Download or read book Nationalism, Religious Violence, and Hate Speech in Nineteenth-Century Western Europe written by Francisco Javier Ramón Solans and published by Taylor & Francis. This book was released on 2024-04-01 with total page 245 pages. Available in PDF, EPUB and Kindle. Book excerpt: Nationalism, Religious Violence, and Hate Speech in Nineteenth-Century Western Europe critically analyses the role played by different memories of past religious violence in public debates in nineteenth-century Europe. Looking back, European societies often did not seek to overcome their differences and create a framework of peaceful coexistence among various religions and denominations, but rather, more frequently, to fuel intra- and inter-religious hatred.
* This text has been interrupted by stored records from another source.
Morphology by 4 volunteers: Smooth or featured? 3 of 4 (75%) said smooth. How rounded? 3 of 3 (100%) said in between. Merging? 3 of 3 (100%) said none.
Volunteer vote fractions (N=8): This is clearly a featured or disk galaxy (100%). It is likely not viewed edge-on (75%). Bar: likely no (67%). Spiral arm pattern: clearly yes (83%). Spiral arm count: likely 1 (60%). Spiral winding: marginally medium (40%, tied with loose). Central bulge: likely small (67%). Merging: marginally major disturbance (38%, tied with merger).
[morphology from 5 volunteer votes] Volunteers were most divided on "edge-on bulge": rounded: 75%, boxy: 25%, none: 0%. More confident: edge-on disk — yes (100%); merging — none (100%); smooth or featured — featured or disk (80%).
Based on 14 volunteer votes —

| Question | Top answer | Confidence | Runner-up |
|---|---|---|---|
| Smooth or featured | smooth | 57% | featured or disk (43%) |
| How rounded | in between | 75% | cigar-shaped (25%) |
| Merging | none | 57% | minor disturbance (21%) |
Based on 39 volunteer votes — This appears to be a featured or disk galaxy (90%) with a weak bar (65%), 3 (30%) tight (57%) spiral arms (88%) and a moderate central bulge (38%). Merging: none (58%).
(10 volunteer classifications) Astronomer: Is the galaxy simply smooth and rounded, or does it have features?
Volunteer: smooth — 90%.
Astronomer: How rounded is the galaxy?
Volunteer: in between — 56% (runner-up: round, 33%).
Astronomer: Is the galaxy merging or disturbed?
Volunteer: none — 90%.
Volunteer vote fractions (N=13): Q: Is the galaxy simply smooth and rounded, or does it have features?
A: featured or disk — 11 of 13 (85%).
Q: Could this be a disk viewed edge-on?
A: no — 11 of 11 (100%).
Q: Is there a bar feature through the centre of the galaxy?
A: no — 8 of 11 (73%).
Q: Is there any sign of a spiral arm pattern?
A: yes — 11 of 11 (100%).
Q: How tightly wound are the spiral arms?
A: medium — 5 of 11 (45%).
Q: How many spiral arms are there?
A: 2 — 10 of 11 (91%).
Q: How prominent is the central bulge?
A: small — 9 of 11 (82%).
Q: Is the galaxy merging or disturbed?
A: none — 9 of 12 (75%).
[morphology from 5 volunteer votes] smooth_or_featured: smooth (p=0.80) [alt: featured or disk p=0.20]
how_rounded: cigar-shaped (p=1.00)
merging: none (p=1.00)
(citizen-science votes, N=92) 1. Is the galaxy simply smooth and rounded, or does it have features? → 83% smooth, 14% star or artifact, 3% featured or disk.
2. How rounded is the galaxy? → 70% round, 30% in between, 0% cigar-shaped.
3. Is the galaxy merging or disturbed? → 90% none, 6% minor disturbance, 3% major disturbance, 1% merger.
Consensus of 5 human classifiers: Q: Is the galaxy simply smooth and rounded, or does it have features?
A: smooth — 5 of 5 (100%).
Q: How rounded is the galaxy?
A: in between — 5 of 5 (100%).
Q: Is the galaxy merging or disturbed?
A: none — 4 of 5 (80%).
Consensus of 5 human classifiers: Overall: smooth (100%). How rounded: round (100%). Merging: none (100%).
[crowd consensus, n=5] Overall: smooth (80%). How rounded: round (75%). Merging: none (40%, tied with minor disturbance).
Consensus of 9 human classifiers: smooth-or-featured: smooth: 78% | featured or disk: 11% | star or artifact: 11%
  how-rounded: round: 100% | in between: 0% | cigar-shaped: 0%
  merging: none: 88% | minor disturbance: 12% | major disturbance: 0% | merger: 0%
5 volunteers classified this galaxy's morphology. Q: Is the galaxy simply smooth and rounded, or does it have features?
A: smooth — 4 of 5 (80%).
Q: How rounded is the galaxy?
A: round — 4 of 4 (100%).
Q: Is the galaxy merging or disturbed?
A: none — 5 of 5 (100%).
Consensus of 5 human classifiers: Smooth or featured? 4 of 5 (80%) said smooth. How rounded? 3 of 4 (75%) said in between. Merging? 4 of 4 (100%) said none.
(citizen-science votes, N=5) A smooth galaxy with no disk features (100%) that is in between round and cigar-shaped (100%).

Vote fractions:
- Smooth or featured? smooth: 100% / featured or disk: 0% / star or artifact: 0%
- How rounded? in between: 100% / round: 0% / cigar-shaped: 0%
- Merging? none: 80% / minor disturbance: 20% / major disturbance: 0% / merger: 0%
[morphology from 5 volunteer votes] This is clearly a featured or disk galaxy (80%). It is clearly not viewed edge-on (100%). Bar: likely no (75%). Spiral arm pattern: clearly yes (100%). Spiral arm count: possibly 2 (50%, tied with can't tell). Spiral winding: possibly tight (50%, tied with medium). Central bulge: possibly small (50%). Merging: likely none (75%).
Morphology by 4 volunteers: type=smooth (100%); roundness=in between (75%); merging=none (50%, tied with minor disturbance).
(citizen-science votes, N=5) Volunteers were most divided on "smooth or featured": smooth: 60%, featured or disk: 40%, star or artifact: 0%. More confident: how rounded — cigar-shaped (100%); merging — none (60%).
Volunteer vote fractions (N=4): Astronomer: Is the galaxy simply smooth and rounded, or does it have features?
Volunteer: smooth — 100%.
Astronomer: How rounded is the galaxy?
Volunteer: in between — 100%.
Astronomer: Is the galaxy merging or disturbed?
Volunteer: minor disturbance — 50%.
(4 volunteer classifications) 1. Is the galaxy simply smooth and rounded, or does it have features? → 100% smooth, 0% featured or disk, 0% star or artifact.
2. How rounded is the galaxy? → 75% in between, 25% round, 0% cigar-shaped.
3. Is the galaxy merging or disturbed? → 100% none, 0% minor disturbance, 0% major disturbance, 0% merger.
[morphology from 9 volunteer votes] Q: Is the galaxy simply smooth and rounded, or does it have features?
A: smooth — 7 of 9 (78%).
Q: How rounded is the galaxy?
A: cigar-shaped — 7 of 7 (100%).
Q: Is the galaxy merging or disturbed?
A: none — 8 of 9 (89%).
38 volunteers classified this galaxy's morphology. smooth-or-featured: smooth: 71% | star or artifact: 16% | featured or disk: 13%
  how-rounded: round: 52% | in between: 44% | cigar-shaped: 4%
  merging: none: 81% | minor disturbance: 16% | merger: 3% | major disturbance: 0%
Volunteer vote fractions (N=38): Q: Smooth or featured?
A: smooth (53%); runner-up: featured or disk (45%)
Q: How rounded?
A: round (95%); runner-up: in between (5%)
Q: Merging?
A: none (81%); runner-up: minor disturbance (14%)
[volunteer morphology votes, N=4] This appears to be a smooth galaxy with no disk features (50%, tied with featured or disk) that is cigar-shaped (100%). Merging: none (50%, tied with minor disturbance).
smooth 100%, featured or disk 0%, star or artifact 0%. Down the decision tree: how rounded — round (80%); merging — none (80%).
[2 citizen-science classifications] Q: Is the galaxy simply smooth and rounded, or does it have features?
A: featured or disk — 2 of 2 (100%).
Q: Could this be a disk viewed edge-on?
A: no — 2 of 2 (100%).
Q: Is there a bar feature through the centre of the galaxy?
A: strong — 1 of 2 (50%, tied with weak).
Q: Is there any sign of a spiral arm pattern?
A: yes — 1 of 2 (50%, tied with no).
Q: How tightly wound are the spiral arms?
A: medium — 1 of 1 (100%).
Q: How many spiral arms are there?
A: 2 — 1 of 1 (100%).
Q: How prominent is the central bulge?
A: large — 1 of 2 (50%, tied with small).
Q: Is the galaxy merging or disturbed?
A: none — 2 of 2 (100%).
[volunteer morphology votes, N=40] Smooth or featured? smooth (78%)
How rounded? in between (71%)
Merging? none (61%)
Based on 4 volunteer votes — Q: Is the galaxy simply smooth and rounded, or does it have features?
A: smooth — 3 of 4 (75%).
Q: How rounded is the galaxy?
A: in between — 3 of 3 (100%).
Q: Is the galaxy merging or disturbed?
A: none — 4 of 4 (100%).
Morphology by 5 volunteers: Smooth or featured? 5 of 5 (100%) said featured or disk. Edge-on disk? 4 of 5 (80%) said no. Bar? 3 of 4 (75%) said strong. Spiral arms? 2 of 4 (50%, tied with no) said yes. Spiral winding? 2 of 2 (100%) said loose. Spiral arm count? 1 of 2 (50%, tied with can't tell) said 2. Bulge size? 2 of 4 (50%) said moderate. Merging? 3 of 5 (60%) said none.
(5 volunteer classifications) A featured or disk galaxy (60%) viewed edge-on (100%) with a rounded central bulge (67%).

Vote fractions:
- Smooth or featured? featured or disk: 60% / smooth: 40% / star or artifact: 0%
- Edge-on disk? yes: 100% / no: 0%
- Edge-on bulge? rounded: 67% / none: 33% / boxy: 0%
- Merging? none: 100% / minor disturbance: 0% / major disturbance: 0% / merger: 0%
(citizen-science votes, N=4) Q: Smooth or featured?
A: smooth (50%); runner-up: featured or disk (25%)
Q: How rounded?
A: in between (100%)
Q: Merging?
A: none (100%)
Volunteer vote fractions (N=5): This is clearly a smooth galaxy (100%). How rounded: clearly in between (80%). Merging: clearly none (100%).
Moreover, various violent pasts were mobilised to define what and who was intolerant, in order to mark the "other" as intolerant and therefore incompatible with societal values. To examine conflicting memories of violence and hatred, this book focuses on commemorations, statues, publications, and public polemics surrounding past religious violence. Three elements serve as a framework to explain the conflictive nature of these memories of intolerance: the age of commemorations, the culture wars, and the second confessional age. The authors explore cases in France, Germany, Italy, Spain, Switzerland, the United Kingdom, and the Low Countries, covering Catholicism, Protestantism, Anglicanism, Islam, and Judaism. The book focuses on iconic victims such as Giordano Bruno and Michael Servetus, collective massacres, and discourses surrounding religious hatred in events such as the Crusades. The cases of religious violence remembered in the nineteenth century span the Middle Ages and the intense period of religious violence known as the confessional age. This book will appeal to students and scholars of politics, religious tolerance and freedom, hate speech, nationalism, religious history, and European history.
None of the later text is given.